• **Your assignment**
Given the entries below, would you transcribe exactly the lines starting at the one with "background: #3b82f6 ->" and ending at the one with "this information in", both kept, pictures omitted, nothing extra?

• **Dataset**
------------------------------------------------------------
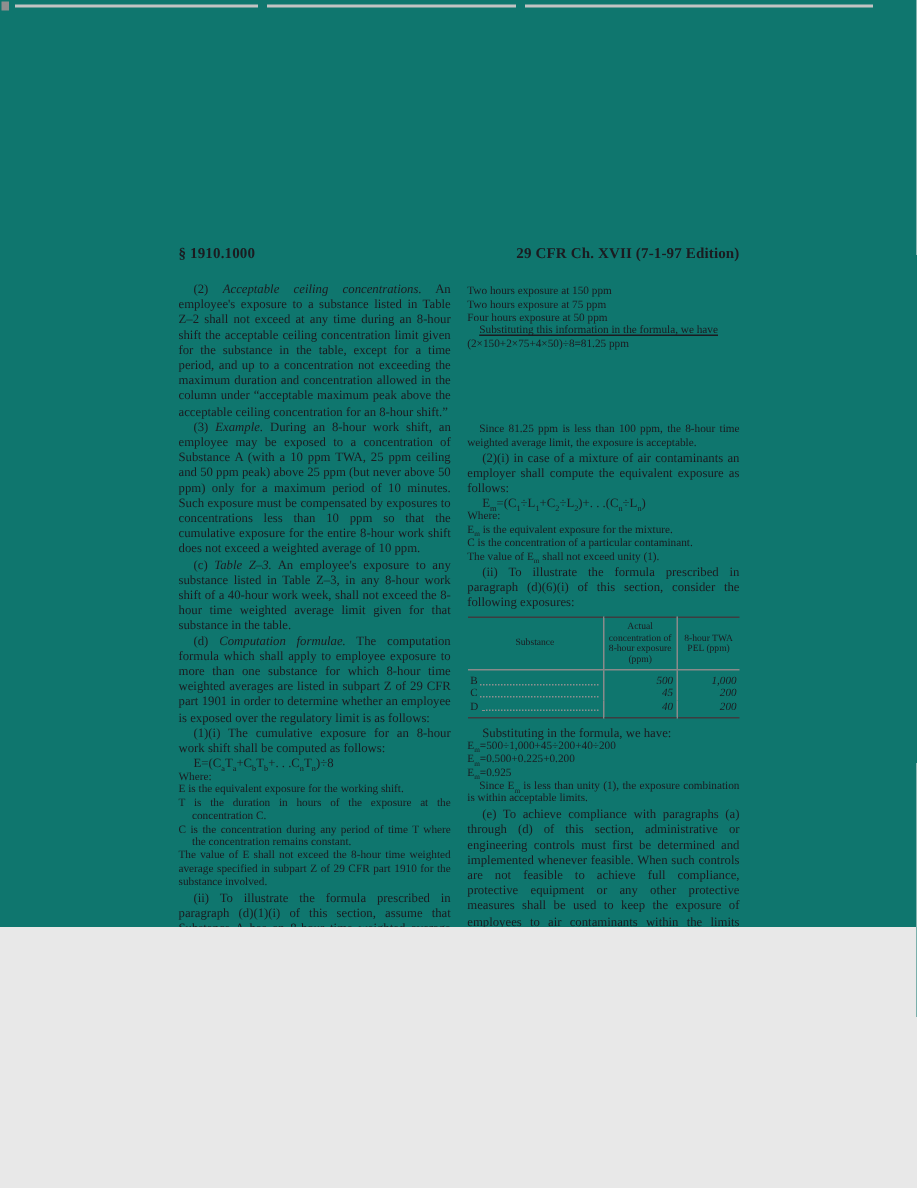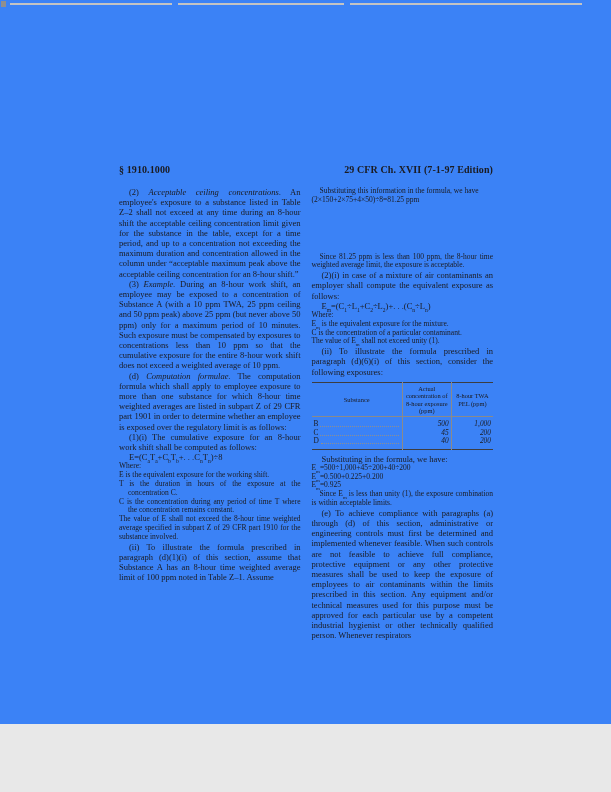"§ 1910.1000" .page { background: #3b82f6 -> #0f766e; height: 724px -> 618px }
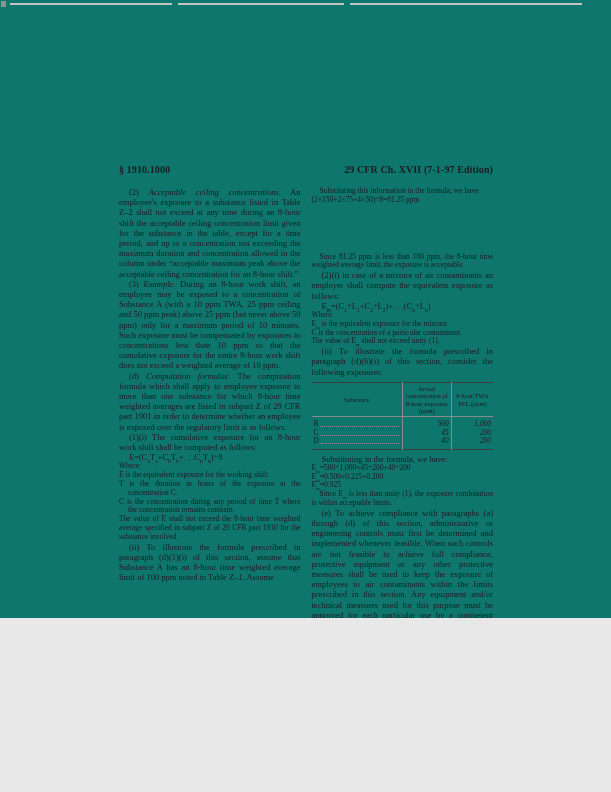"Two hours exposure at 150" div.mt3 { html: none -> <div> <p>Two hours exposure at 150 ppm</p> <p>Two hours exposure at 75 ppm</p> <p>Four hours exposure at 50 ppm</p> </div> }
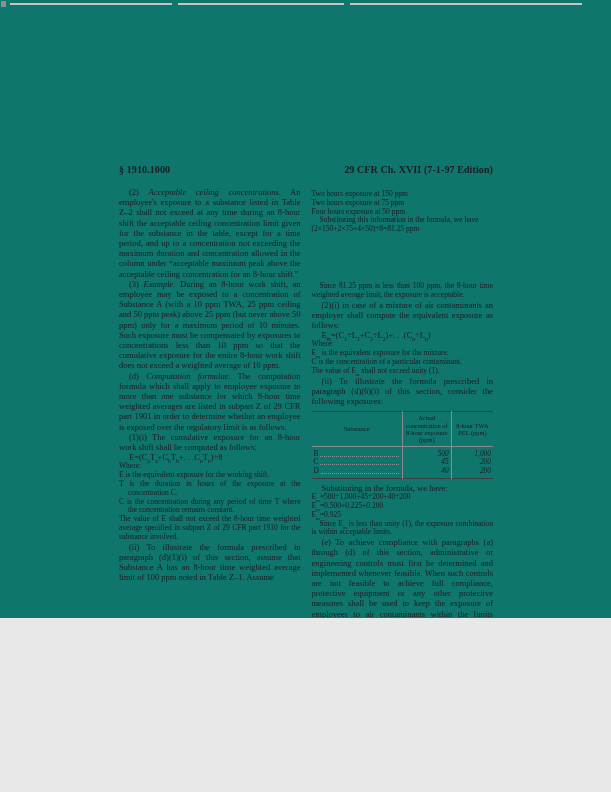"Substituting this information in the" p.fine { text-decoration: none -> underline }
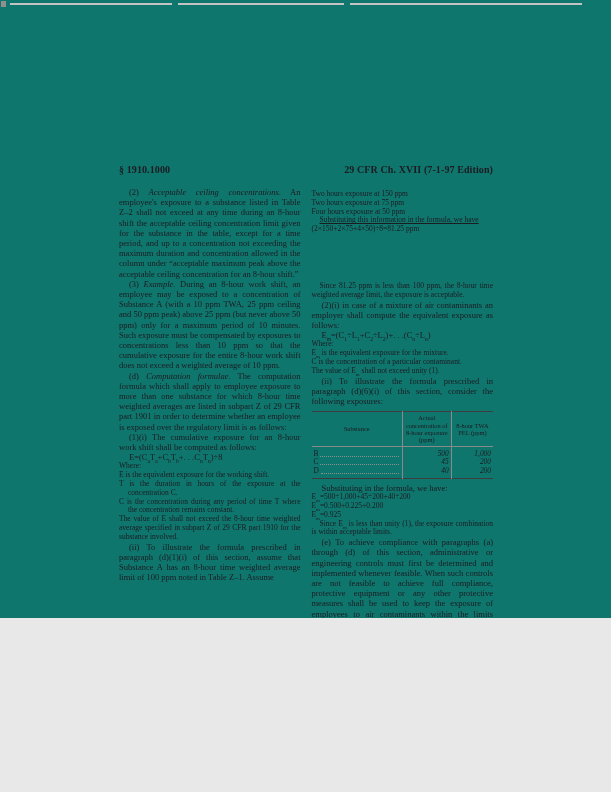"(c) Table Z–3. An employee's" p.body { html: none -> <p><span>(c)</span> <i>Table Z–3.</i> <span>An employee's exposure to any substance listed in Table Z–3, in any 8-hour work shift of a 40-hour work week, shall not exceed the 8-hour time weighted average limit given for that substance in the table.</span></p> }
------------------------------------------------------------
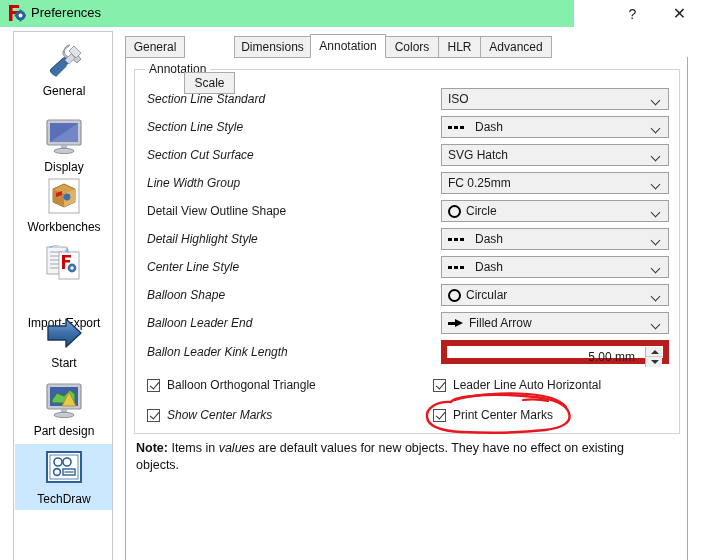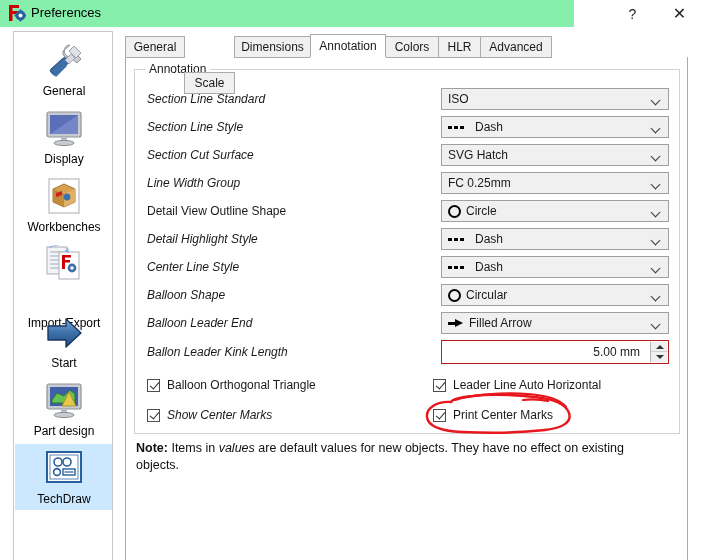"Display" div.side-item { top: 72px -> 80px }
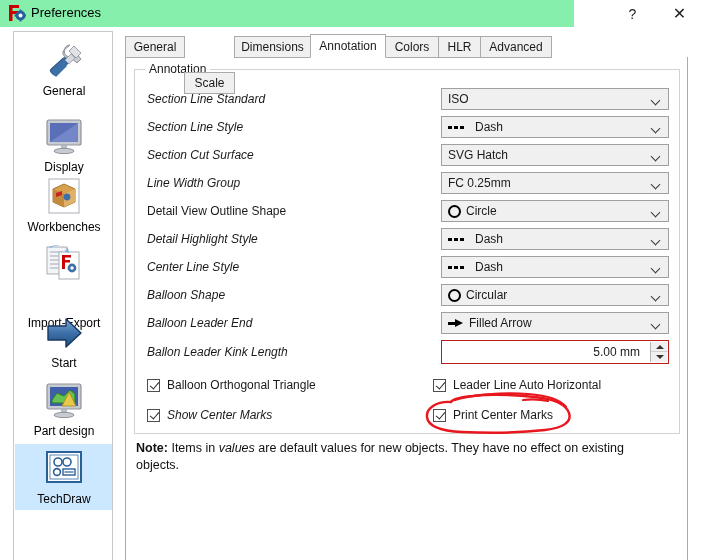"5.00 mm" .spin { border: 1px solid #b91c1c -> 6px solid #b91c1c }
------------------------------------------------------------
• **Your solution**
"§ 1910.1000" .page { background: #3b82f6 -> #0f766e; height: 724px -> 618px }
"Two hours exposure at 150" div.mt3 { html: none -> <div> <p>Two hours exposure at 150 ppm</p> <p>Two hours exposure at 75 ppm</p> <p>Four hours exposure at 50 ppm</p> </div> }
"Substituting this information in the" p.fine { text-decoration: none -> underline }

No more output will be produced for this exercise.